- RAISE Act to reduce immigration by 50% in 10 years.
- High skilled educated migrants are prioritized.
- Trump sees it as a measure to aid assimilation. His supporters see it as a beacon of hope.
Is there such a thing as the “right immigrants”? What separate a “high value immigrant” from a “low value immigrant”? Why does merit only apply to university educated immigrants? Do labour intensive jobs not have merit? These are questions that can be asked of the RAISE (Reforming American Immigration for a Strong Economy Act) Act.
This month, Trump began to support the RAISE Act. This is a measure produced by the Republican Senator Tom Cotton and David Perdue in February. The act is estimated to reduce legal immigration in the US by 50% over a decade.
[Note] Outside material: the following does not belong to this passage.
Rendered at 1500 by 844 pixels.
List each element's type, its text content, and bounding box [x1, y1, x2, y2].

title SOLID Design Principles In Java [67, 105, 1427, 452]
The bill targets the family reunification section of the 1965 Immigration Act that gave visa preference to immediate family. It also hones in on the diversity visa lottery that provided a certain number of visa to countries that have limited numbers of migration to the US. The bill presents a merit-based immigration system that prioritizes high skilled and educated immigrants.
It is hoped that after 10 years, the immigration levels drop to 540,000 per year. This is a 50% drop from the present rate.
Trump and his supporters have masked the bill’s true purpose. Trump portrays it as an aid for assimilation.
“Finally, the reforms in the RAISE Act will help ensure that newcomers to our wonderful country will be assimilated, will succeed, and will achieve the American Dream” Trump said.
Similarly, Roy Beck portrays the decision as a beacon of hope for American’s unemployed. “Seeing the President standing with the bill’s sponsors at the White House gives hope to the tens of millions of struggling Americans in stagnant jobs or outside the labor market altogether,” said Roy Beck, the president of NumbersUSA, in a statement.
“The whole commission was not about reducing immigration per se. It was about what is the right level of immigration, so that we’re not disproportionally harming America’s most vulnerable workers,” said Rosemary Jenks, the director of government relations at NumbersUSA.
Trump and his supporters are optimistic about a measure that gives the appearance of tackling a problem but does not. He should consider the variety of factors at the root of unemployment rather than carelessly attacking immigrants that have contributed and upholded the US economy for years.
Is America not a country of immigration after all? Does it have a right to label itself a “melting pot” after the implementation of such measures?
There is no clear date on the time or date of the bill’s progression through congress. A bill needs 60 votes in the Senate. This means the addition of Democratic support.